Da allora ne è passata di acqua sotto i ponti e oggi Sanremo è il simbolo della canzone italiana nel mondo, una vetrina per le nuove proposte e un palco per i nomi storici, come Iva Zanicchi, unica donna ad aver vinto tre edizioni, la prima cantante italiana a esibirsi al Madison Square Garden di New York (1973) e a compiere una lunga tournée in Unione Sovietica (1981). E se negli ultimi anni l’abbiamo vista soprattutto nei giochi a premi e in ambito politico, in realtà negli anni ’70 era davvero un’artista interessante: voce possente e versatile, grande passione, capacità di adattarsi ai generi tant’è che mise in piedi diverse collaborazioni, anche con artisti internazionali come Mikis Theodorakis, Charles Aznavour e Solomon Burke. Ma c’è un elemento interessante della Zanicchi e che oggi qui propongo: il suo album Shalom del 1971, in cui interpreta dodici brani legati alla tradizione ebraica in senso lato, tradotti in italiano e riarrangiati: accanto alle più celebri “Exodus” e “Hava Naghila” esegue le meno note al vasto pubblico, ma davvero interessanti “La luna è alta” ovvero “Or nam” di Yaakov Shabtai, che ha i suoni della musica israeliana di quegli anni e “Terra Promessa” ovvero “Erev shel shoshanim”, accompagnata dalla chitarra e dal flauto, con il rinforzo del coro, molto suggestivo, nei ritornelli.

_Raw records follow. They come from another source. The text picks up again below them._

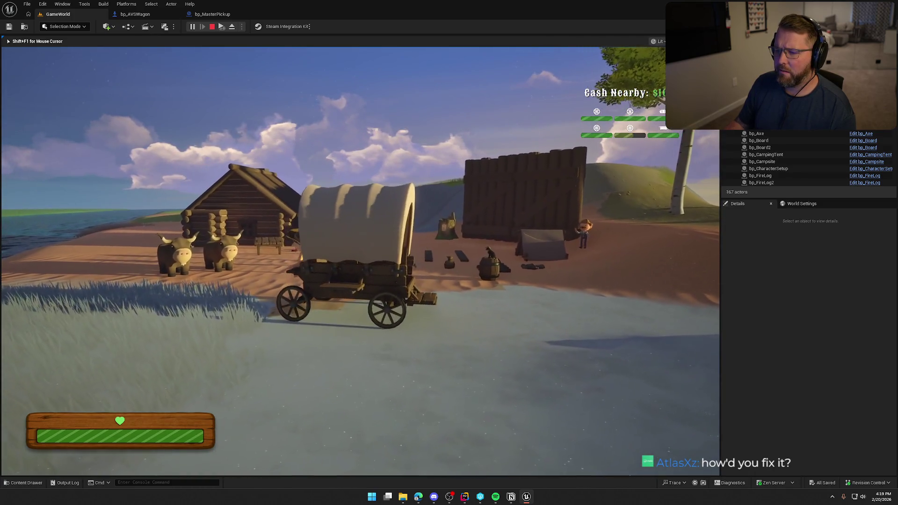
key("a")
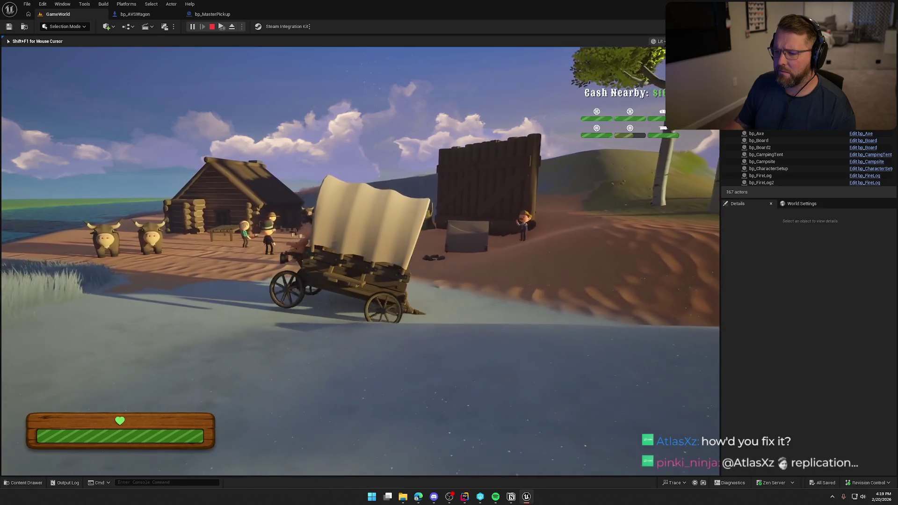
key("a")
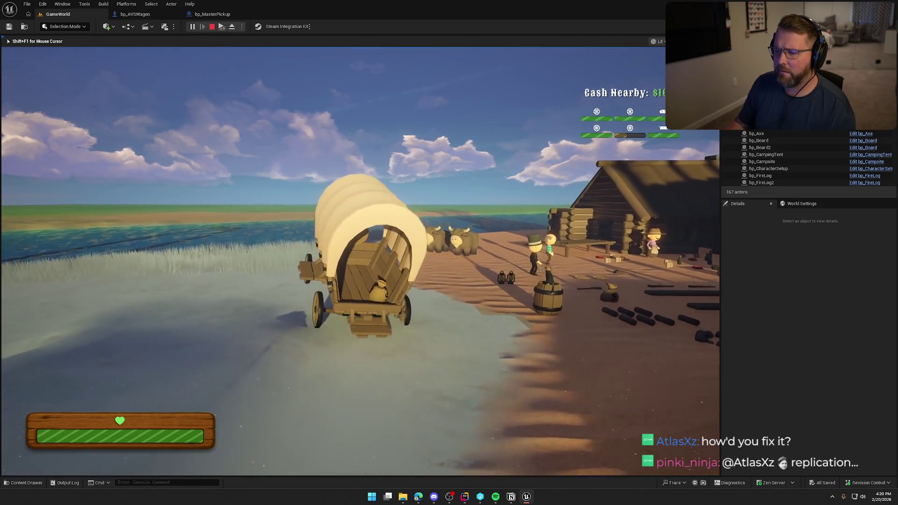
key("a")
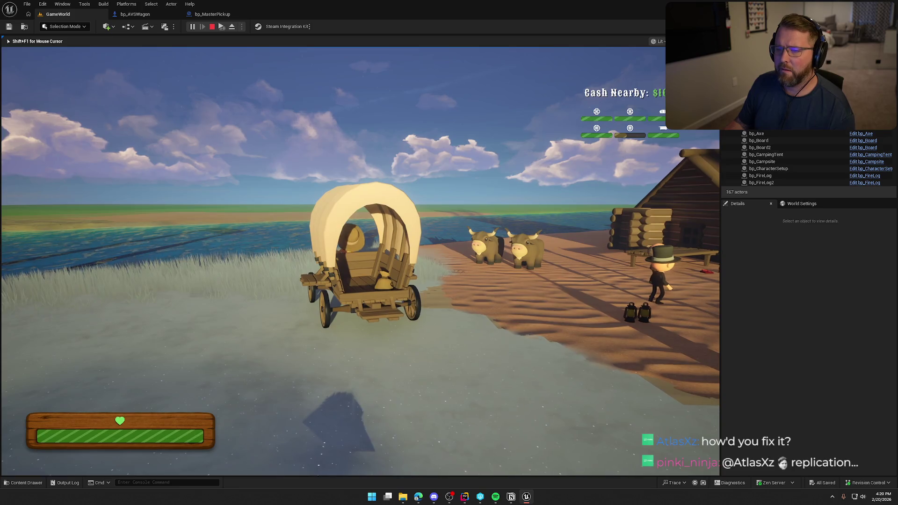
key("shift+F1")
left_click(223, 15)
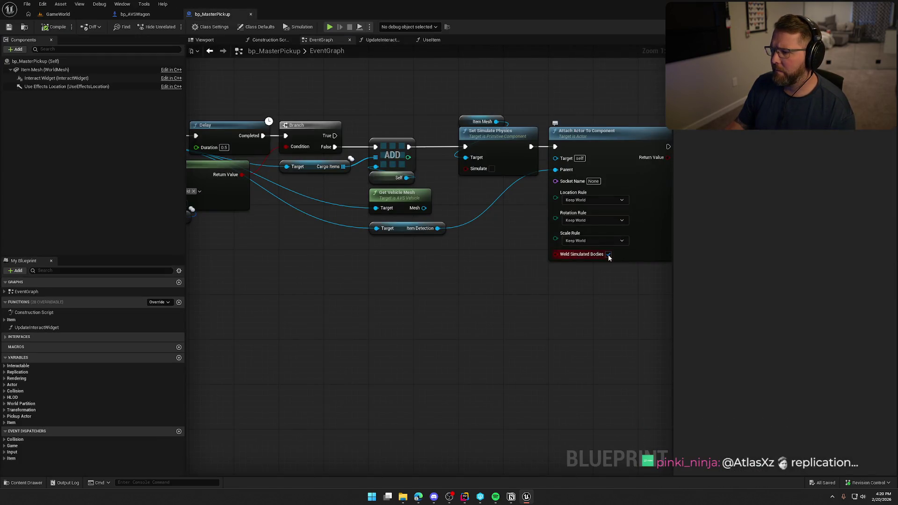
Back in GameWorld, start a play session and board the wagon's driver seat
left_click(59, 15)
key("alt+p")
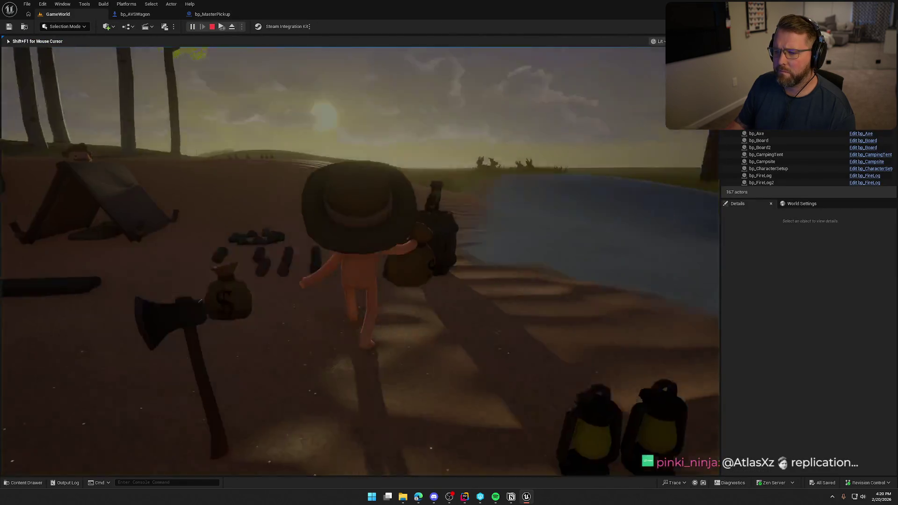
key("w")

Erano i primi anni ’70 e in Germania cantare in yiddish e in ebraico aveva il sapore della rivoluzione e della protesta, in conseguenza del processo innescato dal ’68, ma in tutta onestà non so quali siano state le motivazioni di Iva Zanicchi. So solo che il disco merita davvero di essere riscoperto e riascoltato, perché è una piccola perla nella storia della canzone italiana, che non è solo Sanremo.